(Saved entries)
====
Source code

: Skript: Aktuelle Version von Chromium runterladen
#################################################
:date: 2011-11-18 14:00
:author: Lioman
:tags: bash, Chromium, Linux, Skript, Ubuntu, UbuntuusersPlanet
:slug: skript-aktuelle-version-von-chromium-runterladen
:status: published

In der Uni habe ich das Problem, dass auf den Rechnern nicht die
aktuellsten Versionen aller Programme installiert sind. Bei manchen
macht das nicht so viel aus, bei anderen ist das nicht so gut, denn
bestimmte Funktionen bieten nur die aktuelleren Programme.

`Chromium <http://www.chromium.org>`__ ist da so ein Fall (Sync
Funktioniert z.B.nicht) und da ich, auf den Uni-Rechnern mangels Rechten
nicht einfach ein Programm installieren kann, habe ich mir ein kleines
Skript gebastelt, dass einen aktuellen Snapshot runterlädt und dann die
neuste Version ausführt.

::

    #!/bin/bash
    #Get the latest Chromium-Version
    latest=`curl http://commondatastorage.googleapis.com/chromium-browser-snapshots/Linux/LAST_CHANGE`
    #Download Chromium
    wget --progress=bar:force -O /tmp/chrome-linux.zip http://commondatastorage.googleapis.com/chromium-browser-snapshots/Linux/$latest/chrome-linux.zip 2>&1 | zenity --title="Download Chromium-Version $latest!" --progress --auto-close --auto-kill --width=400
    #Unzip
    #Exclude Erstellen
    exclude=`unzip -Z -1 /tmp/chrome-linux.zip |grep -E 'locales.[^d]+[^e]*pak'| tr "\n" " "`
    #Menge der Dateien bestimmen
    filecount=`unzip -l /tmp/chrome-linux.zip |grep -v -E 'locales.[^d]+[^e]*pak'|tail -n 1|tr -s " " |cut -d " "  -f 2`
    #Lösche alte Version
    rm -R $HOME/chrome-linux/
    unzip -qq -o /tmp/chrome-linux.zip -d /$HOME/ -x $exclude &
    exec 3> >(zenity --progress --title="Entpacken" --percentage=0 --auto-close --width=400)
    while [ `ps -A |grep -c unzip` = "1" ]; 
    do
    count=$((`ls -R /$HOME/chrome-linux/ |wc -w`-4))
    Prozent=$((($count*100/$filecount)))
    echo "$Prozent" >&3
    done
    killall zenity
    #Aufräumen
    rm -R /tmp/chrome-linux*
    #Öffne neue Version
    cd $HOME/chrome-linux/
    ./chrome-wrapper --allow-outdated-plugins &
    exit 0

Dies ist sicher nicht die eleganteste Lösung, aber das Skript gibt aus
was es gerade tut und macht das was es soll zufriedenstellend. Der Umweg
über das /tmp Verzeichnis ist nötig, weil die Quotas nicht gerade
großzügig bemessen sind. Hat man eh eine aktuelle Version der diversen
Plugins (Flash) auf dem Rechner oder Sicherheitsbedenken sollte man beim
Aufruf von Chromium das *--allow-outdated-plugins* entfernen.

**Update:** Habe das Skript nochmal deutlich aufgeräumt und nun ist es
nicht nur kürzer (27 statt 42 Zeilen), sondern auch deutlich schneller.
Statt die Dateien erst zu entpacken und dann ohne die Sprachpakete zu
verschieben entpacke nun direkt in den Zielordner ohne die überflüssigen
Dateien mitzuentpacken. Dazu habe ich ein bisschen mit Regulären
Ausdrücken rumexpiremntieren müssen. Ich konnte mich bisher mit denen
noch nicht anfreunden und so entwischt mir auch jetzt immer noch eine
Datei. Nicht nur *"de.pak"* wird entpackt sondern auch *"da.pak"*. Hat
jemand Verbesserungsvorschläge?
====
Please output every line shown above exactly.

[Solved exercise]:
Source code

: Skript: Aktuelle Version von Chromium runterladen
#################################################
:date: 2011-11-18 14:00
:author: Lioman
:tags: bash, Chromium, Linux, Skript, Ubuntu, UbuntuusersPlanet
:slug: skript-aktuelle-version-von-chromium-runterladen
:status: published

In der Uni habe ich das Problem, dass auf den Rechnern nicht die
aktuellsten Versionen aller Programme installiert sind. Bei manchen
macht das nicht so viel aus, bei anderen ist das nicht so gut, denn
bestimmte Funktionen bieten nur die aktuelleren Programme.

`Chromium <http://www.chromium.org>`__ ist da so ein Fall (Sync
Funktioniert z.B.nicht) und da ich, auf den Uni-Rechnern mangels Rechten
nicht einfach ein Programm installieren kann, habe ich mir ein kleines
Skript gebastelt, dass einen aktuellen Snapshot runterlädt und dann die
neuste Version ausführt.

::

    #!/bin/bash
    #Get the latest Chromium-Version
    latest=`curl http://commondatastorage.googleapis.com/chromium-browser-snapshots/Linux/LAST_CHANGE`
    #Download Chromium
    wget --progress=bar:force -O /tmp/chrome-linux.zip http://commondatastorage.googleapis.com/chromium-browser-snapshots/Linux/$latest/chrome-linux.zip 2>&1 | zenity --title="Download Chromium-Version $latest!" --progress --auto-close --auto-kill --width=400
    #Unzip
    #Exclude Erstellen
    exclude=`unzip -Z -1 /tmp/chrome-linux.zip |grep -E 'locales.[^d]+[^e]*pak'| tr "\n" " "`
    #Menge der Dateien bestimmen
    filecount=`unzip -l /tmp/chrome-linux.zip |grep -v -E 'locales.[^d]+[^e]*pak'|tail -n 1|tr -s " " |cut -d " "  -f 2`
    #Lösche alte Version
    rm -R $HOME/chrome-linux/
    unzip -qq -o /tmp/chrome-linux.zip -d /$HOME/ -x $exclude &
    exec 3> >(zenity --progress --title="Entpacken" --percentage=0 --auto-close --width=400)
    while [ `ps -A |grep -c unzip` = "1" ]; 
    do
    count=$((`ls -R /$HOME/chrome-linux/ |wc -w`-4))
    Prozent=$((($count*100/$filecount)))
    echo "$Prozent" >&3
    done
    killall zenity
    #Aufräumen
    rm -R /tmp/chrome-linux*
    #Öffne neue Version
    cd $HOME/chrome-linux/
    ./chrome-wrapper --allow-outdated-plugins &
    exit 0

Dies ist sicher nicht die eleganteste Lösung, aber das Skript gibt aus
was es gerade tut und macht das was es soll zufriedenstellend. Der Umweg
über das /tmp Verzeichnis ist nötig, weil die Quotas nicht gerade
großzügig bemessen sind. Hat man eh eine aktuelle Version der diversen
Plugins (Flash) auf dem Rechner oder Sicherheitsbedenken sollte man beim
Aufruf von Chromium das *--allow-outdated-plugins* entfernen.

**Update:** Habe das Skript nochmal deutlich aufgeräumt und nun ist es
nicht nur kürzer (27 statt 42 Zeilen), sondern auch deutlich schneller.
Statt die Dateien erst zu entpacken und dann ohne die Sprachpakete zu
verschieben entpacke nun direkt in den Zielordner ohne die überflüssigen
Dateien mitzuentpacken. Dazu habe ich ein bisschen mit Regulären
Ausdrücken rumexpiremntieren müssen. Ich konnte mich bisher mit denen
noch nicht anfreunden und so entwischt mir auch jetzt immer noch eine
Datei. Nicht nur *"de.pak"* wird entpackt sondern auch *"da.pak"*. Hat
jemand Verbesserungsvorschläge?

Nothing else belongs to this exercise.